Que ton style soit naturel, ton langage simple, mais insinuant; et qu'en te lisant on croie t'entendre. Si elle refuse ton billet et te le renvoie sans le lire, espère toujours qu'elle le lira, et persiste dans ton entreprise. […]Persiste donc, et avec le temps tu vaincras Pénélope elle-même. Troie résista longtemps, mais fut prise à la fin. Elle te lit sans vouloir te répondre ? libre à elle.  Fais seulement en sorte qu'elle continue à lire tes billets doux : puisqu'elle a bien voulu les lire; elle voudra bientôt y répondre, tout viendra par degrés et en son temps. Peut-être recevras-tu d'abord une fâcheuse réponse, par laquelle on t'ordonnera de cesser tes poursuites. Elle craint ce qu'elle demande, et désire que tu persistes, tout en te priant de n'en rien faire. Poursuis donc; et bientôt tu seras au comble de tes vœux. I, 460 sqq

En traduisant il y a deux ans L’Art d’aimer  que je ne connaissais pas, et qui ne m’inspirait guère a priori, je suis tombée sur ce passage, et l’idée m’a illuminée qu’il y avait là une source des Liaisons Dangereuses. Que cette citation aurait été aussi légitime à l’orée du roman que la phrase de Rousseau extraite de La Nouvelle Héloïse qui y figure : «  J’ai vu les mœurs de mon temps, et j’ai publié ces lettres ». Comme si dans la forme du roman épistolaire, auquel il donne une sorte de perfection, Laclos répondait à travers le temps à l’injonction du poème d’Ovide.
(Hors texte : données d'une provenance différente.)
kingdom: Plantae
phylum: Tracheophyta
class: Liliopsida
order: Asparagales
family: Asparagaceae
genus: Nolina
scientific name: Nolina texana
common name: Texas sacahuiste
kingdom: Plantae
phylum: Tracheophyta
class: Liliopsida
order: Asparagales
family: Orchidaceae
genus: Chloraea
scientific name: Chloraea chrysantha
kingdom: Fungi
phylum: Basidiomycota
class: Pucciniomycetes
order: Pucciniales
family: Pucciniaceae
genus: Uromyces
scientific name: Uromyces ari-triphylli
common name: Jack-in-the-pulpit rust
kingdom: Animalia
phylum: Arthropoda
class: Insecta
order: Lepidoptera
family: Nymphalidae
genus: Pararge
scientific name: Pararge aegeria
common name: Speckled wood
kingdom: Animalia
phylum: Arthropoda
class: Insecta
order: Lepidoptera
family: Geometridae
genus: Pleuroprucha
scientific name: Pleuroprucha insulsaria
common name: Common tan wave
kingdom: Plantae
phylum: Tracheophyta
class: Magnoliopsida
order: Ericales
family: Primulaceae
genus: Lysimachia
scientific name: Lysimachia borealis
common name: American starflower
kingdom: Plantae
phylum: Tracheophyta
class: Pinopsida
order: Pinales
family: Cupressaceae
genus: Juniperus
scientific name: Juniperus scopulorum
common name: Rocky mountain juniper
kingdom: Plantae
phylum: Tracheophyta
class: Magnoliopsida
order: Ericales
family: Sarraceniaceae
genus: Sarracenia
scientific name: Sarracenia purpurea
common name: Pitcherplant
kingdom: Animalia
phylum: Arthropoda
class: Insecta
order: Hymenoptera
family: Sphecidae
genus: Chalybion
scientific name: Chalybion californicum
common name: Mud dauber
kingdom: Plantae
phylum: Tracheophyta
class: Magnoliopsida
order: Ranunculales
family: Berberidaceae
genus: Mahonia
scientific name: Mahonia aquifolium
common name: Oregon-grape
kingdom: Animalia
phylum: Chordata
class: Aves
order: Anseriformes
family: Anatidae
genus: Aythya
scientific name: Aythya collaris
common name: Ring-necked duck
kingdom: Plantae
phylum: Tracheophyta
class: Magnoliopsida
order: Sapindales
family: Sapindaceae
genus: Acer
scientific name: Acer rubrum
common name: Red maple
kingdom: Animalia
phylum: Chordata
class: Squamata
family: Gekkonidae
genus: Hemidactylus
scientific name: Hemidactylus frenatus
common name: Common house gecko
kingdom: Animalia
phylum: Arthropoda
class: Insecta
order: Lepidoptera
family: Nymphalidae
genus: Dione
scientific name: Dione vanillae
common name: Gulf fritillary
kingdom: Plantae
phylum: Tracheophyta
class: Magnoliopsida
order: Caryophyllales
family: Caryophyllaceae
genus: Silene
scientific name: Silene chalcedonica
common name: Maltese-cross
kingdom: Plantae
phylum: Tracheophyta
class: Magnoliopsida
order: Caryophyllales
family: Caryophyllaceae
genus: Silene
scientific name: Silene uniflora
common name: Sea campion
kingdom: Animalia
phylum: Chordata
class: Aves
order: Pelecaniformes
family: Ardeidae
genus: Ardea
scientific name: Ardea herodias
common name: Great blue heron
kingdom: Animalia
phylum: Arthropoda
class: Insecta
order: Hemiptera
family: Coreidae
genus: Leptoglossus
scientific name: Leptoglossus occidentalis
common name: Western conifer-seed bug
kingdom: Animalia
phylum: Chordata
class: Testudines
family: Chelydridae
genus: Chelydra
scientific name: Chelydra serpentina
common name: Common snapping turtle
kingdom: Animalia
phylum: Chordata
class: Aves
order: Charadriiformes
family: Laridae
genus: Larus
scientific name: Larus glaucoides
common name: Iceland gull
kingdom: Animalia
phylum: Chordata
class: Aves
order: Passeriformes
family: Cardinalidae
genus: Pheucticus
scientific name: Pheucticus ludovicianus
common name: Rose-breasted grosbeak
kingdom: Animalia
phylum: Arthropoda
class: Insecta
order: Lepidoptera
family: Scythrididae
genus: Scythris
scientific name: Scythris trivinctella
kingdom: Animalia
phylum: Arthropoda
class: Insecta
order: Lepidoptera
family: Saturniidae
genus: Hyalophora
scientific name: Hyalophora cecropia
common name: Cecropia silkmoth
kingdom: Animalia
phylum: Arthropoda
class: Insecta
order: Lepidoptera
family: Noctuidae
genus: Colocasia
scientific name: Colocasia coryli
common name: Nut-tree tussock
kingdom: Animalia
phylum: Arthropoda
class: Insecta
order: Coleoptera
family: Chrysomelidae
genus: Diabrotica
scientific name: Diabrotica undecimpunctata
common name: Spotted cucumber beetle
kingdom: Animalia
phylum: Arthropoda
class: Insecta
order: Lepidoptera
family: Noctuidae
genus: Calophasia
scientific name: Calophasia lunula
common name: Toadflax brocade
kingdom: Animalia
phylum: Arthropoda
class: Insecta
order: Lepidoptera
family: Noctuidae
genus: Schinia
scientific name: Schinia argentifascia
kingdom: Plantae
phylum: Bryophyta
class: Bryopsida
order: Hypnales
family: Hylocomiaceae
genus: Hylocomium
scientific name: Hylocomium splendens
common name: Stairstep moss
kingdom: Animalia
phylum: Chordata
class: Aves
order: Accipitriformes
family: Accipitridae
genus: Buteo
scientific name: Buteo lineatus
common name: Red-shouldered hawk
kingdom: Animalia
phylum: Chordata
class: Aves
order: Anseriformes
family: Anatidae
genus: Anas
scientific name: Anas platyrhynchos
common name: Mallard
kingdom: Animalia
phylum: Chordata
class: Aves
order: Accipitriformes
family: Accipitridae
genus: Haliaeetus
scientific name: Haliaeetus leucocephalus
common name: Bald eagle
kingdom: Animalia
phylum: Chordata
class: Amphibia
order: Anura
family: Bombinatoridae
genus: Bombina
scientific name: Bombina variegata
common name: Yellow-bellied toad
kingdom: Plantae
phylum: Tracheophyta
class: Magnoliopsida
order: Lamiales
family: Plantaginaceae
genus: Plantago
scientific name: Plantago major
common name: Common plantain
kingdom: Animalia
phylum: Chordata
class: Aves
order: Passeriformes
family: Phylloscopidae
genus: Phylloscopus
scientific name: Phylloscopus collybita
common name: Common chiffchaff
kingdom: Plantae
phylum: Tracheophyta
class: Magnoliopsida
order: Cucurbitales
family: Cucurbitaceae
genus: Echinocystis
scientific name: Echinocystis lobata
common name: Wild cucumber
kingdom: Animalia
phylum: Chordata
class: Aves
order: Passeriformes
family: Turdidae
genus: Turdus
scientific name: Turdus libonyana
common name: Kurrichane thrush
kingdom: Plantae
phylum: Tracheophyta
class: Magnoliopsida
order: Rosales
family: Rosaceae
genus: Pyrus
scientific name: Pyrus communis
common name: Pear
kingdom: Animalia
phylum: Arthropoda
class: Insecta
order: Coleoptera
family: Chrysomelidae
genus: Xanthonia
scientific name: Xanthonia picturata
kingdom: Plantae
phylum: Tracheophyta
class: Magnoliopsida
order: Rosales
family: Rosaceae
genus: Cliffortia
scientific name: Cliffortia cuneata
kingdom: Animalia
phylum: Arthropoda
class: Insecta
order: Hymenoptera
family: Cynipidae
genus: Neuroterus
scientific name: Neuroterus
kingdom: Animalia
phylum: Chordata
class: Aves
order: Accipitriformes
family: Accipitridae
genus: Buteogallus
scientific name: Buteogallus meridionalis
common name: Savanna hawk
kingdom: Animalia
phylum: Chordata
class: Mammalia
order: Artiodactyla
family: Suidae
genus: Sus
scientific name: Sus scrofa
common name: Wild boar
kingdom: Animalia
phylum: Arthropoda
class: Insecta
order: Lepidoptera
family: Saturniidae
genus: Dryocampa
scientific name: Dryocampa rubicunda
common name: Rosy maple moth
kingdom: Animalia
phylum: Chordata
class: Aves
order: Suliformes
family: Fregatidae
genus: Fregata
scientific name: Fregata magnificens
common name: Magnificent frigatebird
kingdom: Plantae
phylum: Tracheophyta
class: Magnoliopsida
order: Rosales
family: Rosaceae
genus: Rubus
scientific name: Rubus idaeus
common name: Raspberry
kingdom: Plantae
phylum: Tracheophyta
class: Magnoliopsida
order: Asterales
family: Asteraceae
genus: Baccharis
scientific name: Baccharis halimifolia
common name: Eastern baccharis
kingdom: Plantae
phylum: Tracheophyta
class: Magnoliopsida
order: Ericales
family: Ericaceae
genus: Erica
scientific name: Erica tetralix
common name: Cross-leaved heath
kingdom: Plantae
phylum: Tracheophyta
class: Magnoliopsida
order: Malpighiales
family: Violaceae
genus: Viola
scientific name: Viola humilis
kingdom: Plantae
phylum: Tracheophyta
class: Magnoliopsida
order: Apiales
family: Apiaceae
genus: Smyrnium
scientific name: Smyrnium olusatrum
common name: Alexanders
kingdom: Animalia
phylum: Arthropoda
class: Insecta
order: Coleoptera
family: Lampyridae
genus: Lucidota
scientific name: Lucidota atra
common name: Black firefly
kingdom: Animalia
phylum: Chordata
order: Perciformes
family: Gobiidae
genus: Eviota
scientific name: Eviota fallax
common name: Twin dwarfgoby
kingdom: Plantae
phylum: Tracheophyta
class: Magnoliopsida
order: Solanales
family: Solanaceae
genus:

J’ai lu Les Liaisons plusieurs fois. La première, encore jeune et naïve, et j’avais été vivement choquée, la lisant comme l’histoire linéaire des machinations de deux méchants « héros », Valmont et Merteuil. Et puis je l’ai relu, bien plus tard, chaque fois plus éblouie par l’extraordinaire architecture de ce roman, d’où le romancier omniscient s’est retiré pour faire place au jeu savant de la construction des lettres entre elles, laissant ainsi au lecteur toute liberté. Libertin, ce roman ? diablement ; moins parce qu’il met en scène des héros libertins, que parce que Laclos y offre à son lecteur la liberté de sa propre quête de sens, pour mettre en perspective, écouter d’une lettre à l’autre ou d’un bout à l’autre du roman les échos qui se répondent ou qui ricochent.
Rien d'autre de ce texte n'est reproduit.